The key is the tilt of the planet's axis. When that tilt gets to 35 degrees, the new simulation of temperature and circulation shows, the density of the atmosphere would cause the surface to heat up above freezing point, briefly. It would be enough to melt some of the snow and ice that is still on Mars.
"We know from a lot of our research and other people's research that early on in Mars history, there was running water on the surface with valley networks and lakes," says Brown University planetary scientist Jim Head.
"But about 3 billion years ago, all of that liquid water was lost, and Mars became what we call a hyper-arid or polar desert."
The calculations run by the research team shed more light on how these gullies start, how much erosion they cause, and how far they can stretch. The team was able to fit its model to data on Mars' Terra Sirenum region, matching it up to periods when it's thought that gullies quickly expanded in the area.
A dual gully formation scenario, where channels created by melting ice are then further eroded by the evaporation of CO2 frost. These locations most likely still have reserves of ice trapped under the surface, and would've had significantly more in the past.
Flowing water erosion fits the features of the Martian landscape better than CO2-related erosion, which has no equivalent on Earth that we can study, and doesn't tend to cause the same effects on the rock it comes into contact with. This kind of activity has been observed on modern day Mars, through high-resolution satellite imagery.
"Our study shows that the global distribution of gullies is better explained by liquid water over the last million years," says planetary scientist Jay Dickson, from the California Institute of Technology.

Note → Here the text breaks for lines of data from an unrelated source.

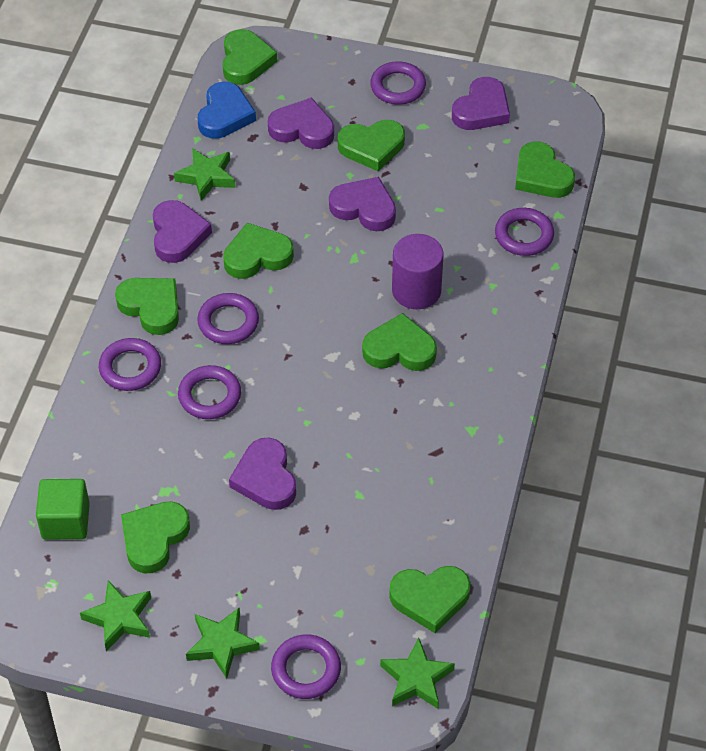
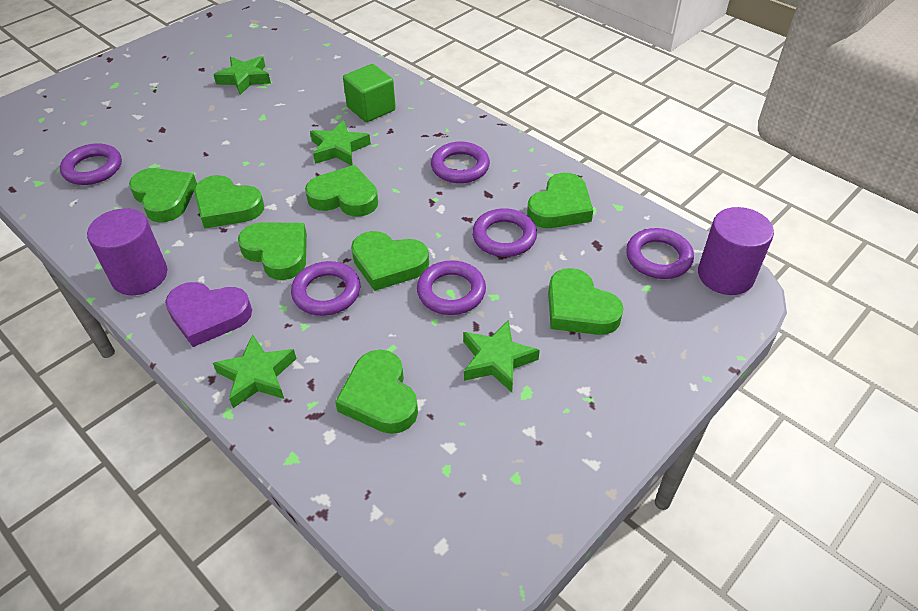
blue heart: [197,82,256,139] = 1 -> none = 0
purple cylinder: [392,234,444,309] = 1 -> [87,208,167,295] [698,207,774,295] = 2
purple heart: [153,200,212,263] [229,438,296,510] [268,97,334,149] [329,177,396,231] [452,77,510,130] = 5 -> [165,282,252,347] = 1

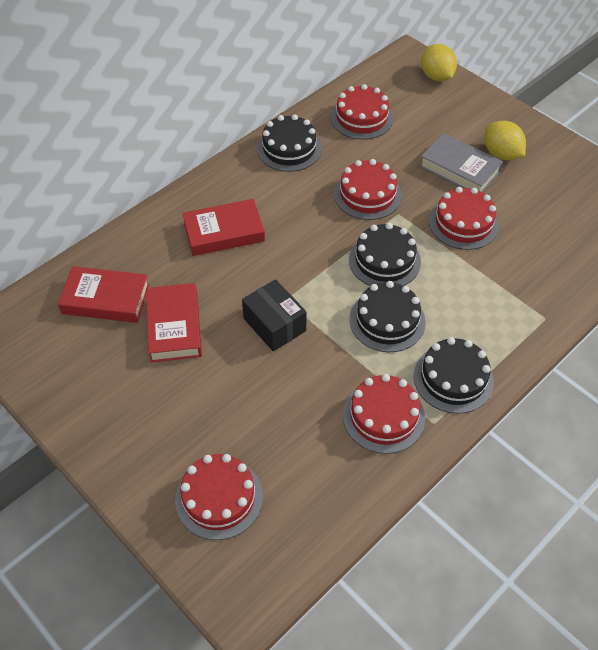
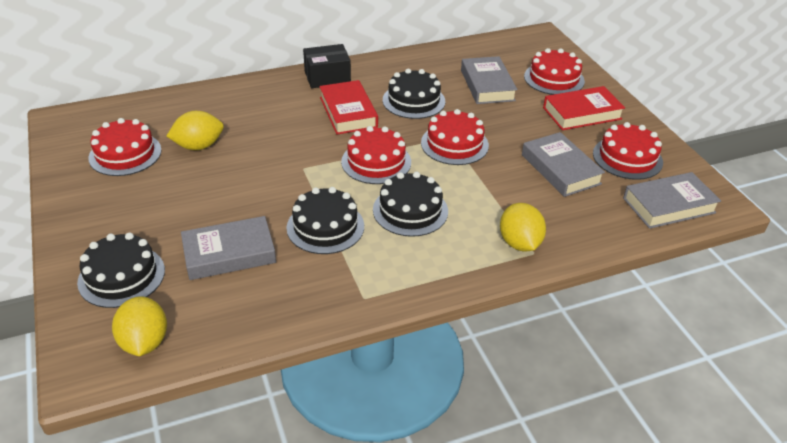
grey book: [419,133,503,193] = 1 -> [181,216,276,280] [461,56,518,104] [522,132,605,197] [623,172,721,229] = 4
red book: [58,266,150,323] [146,283,202,363] [182,199,265,256] = 3 -> [320,80,378,134] [543,86,625,130] = 2
yellow lemon: [421,44,457,81] [485,121,526,160] = 2 -> [112,296,167,356] [167,111,224,150] [500,203,546,251] = 3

"Water explains the elevation distribution of gullies in ways that CO2 cannot. This means that Mars has been able to create liquid water in enough volume to erode channels within the last million years, which is very recent on the scale of Mars geologic history."

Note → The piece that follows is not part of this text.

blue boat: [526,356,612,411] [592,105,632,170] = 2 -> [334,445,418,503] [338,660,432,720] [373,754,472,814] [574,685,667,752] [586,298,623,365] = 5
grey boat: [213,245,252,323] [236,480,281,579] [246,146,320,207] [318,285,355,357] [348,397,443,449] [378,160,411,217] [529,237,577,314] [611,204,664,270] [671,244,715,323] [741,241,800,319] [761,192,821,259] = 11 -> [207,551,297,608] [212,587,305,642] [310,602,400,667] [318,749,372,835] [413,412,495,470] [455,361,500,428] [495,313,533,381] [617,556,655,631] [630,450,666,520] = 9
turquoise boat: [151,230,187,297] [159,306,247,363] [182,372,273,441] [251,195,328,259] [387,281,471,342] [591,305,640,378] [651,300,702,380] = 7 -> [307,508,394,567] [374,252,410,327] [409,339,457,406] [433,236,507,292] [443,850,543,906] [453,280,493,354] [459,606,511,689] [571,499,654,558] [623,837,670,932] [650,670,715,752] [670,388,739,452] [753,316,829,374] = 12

The tilt of the axis of Mars is known to change over time, though it takes hundreds of thousands of years. This movement has previously been linked to ice ages on the red planet.
Running meltwater on Mars in the relatively recent past would have made it easier for organisms to develop, so the research offers an interesting new perspective on the potential of life on Mars too.
Eventually, the planet will go back to being at a 35 degree angle, allowing localized patches of liquid water to flow once more.
To bring it all the way back to the Dry Valleys of Antarctica, life remains in a kind of stasis when liquid water isn't available. It's not inconceivable that something similar might be happening on Mars as well.
"Could there be a bridge, if you will, between the early warm and wet Mars and the Mars that we see today in terms of liquid water?" says Head. "Everybody's always looking for environments that could be conducive to not just the formation of life but the preservation and continuation of it."
"Any microorganism that might have evolved in early Mars is going to be in places where they can be comfortable in ice and then also comfortable or prosperous in liquid water."
The research has been published in Science.